*SECCIÓN DE TEXTO*.
▬▬▬▬▬▬▬▬▬▬

Siete policías de San Pedro Garza García fueron detenidos por agredir a tres menores de edad durante un operativo fallido.

El 8 de marzo de 2026, la tranquilidad de una madrugada en San Pedro Garza García, uno de los municipios más exclusivos y de mayor poder adquisitivo de Latinoamérica, fue interrumpida por un hecho que estremeció a la comunidad:
siete policías locales fueron arrestados por agredir a tres menores de edad y, tras ello, intentar sobornar a sus propios superiores para encubrir el abuso.
La noticia no solo revela la brutalidad de los agentes, sino también la fragilidad de un sistema que parece más preocupado por la impunidad que por la justicia.
Los hechos comenzaron cuando tres adolescentes, de 16 y 17 años, circulaban en un vehículo por la Avenida Alfonso Reyes.
Tras ser interceptados por los agentes, se produjo una breve persecución.
Al detener el coche, los oficiales reportaron que los menores los insultaron y presentaban aliento alcohólico, lo que, según ellos, justificaba una intervención más fuerte.

Sin embargo, lo que debía ser una detención con el protocolo adecuado, terminó en una brutal golpiza.
“Nos golpearon sin piedad. Estábamos esposados, no podíamos defendernos”, relató uno de los jóvenes agredidos, quien aún se encuentra hospitalizado.
La reacción de los oficiales fue la de protegerse entre ellos, un comportamiento que ya forma parte de la cultura de impunidad que, lamentablemente, persiste en varias fuerzas policiales del país.
Pero lo más alarmante vino después.
En lugar de enfrentarse a las consecuencias de sus actos, los siete policías involucrados decidieron tomar el camino más oscuro y tentador: el soborno.
Reuniendo dinero entre ellos, acudieron a su superior para intentar “comprar” su silencio y evitar las denuncias que ya comenzaban a circular.

“La corrupción está tan arraigada en la policía de San Pedro que, en lugar de asumir la responsabilidad por sus acciones, prefirieron pagar para que todo quedara en silencio”, comentó un oficial de alto rango, quien prefirió mantener su anonimato.

▬▬▬▬▬▬▬▬▬▬

*MATERIAL DISPONIBLE*.
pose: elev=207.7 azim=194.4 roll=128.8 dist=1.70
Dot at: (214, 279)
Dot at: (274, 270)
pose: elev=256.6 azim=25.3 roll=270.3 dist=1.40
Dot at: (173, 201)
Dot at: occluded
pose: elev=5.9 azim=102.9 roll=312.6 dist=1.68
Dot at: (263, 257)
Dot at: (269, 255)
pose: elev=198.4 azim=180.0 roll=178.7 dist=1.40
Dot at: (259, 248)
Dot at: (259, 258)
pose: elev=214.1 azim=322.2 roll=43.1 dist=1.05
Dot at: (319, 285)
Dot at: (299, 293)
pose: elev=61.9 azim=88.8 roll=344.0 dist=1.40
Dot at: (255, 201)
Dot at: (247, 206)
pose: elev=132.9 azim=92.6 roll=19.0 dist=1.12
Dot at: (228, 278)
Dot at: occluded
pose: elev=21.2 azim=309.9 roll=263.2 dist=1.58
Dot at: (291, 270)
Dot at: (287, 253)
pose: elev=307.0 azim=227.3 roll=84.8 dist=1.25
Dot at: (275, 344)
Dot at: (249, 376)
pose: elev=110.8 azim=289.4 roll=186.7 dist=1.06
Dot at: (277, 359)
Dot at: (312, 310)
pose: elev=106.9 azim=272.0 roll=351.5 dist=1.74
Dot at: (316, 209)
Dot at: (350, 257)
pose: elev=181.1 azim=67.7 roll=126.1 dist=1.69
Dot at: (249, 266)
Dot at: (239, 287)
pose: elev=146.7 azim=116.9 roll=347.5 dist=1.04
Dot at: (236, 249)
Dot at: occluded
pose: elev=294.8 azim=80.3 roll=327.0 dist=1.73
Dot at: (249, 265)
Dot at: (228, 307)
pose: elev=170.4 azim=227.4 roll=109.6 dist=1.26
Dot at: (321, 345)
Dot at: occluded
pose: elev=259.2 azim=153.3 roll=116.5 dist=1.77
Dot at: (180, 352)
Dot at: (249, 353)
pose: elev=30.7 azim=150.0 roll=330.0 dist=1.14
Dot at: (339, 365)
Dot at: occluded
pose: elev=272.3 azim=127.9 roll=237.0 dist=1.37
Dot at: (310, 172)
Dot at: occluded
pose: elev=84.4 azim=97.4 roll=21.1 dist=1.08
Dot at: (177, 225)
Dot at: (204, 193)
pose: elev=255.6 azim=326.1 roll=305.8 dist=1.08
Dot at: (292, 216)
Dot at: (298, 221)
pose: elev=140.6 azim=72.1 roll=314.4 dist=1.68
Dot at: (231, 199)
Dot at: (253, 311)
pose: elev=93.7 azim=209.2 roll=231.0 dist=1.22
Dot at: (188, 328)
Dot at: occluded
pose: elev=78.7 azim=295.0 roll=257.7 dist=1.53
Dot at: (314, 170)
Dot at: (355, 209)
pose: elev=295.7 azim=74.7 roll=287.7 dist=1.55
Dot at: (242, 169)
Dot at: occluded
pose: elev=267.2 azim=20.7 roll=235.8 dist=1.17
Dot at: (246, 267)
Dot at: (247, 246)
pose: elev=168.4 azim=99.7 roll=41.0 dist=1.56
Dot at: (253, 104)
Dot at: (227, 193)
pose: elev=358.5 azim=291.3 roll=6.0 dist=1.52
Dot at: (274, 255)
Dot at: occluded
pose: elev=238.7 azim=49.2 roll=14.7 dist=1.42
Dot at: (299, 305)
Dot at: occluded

▬▬▬▬▬▬▬▬▬▬

*QUÉ HACER*.
1. Vuelve a escribir sin cambios el fragmento de la nota sobre los policías de San Pedro que empieza en "Tras ser interceptados" y termina en "se encuentra hospitalizado.".
2. Según la nota sobre los policías de San Pedro, ¿por qué avenida circulaban los tres adolescentes?
3. Retoma, por favor, la nota sobre los policías de San Pedro y continúala a partir de su última oración.

*RESPUESTAS DADAS*.
1.
Tras ser interceptados por los agentes, se produjo una breve persecución.
Al detener el coche, los oficiales reportaron que los menores los insultaron y presentaban aliento alcohólico, lo que, según ellos, justificaba una intervención más fuerte.

Sin embargo, lo que debía ser una detención con el protocolo adecuado, terminó en una brutal golpiza.
“Nos golpearon sin piedad. Estábamos esposados, no podíamos defendernos”, relató uno de los jóvenes agredidos, quien aún se encuentra hospitalizado.

2. Por la Avenida Alfonso Reyes.

3.
Sin embargo, su plan fracasó.
El supervisor al que intentaron sobornar no cedió, y reportó inmediatamente el intento de cohecho.
El intento de encubrimiento llevó a que, en pocas horas, los siete implicados fueran detenidos y llevados ante la Fiscalía Anticorrupción.
Las investigaciones revelaron que el soborno no era un hecho aislado.
En los teléfonos de los oficiales arrestados, se encontraron mensajes que indicaban que no era la primera vez que recurrían a prácticas corruptas.
Además, varios chats de WhatsApp detallaban cómo coordinaban sobornos con ciudadanos, con códigos internos para referirse a los pagos ilegales y transferencias bancarias que confirmaban la magnitud de la corrupción.
San Pedro Garza García, conocido por sus lujosas mansiones y altos salarios para su policía, se veía a sí mismo como un municipio donde la seguridad estaba garantizada, pero los acontecimientos de esa madrugada dejaron en evidencia lo contrario.
Los policías involucrados no solo abusaron de su autoridad, sino que demostraron que en ciertos círculos, la impunidad sigue siendo el principal aliado de quienes deberían proteger a la ciudadanía.
“Este tipo de casos no son exclusivos de San Pedro. En cada rincón del país, los ciudadanos se enfrentan a situaciones similares y muchos temen denunciar porque saben que el sistema no los va a proteger”, agregó un experto en seguridad pública.
Las víctimas, en su mayoría, eligen guardar silencio, creyendo que es más seguro que enfrentar las represalias.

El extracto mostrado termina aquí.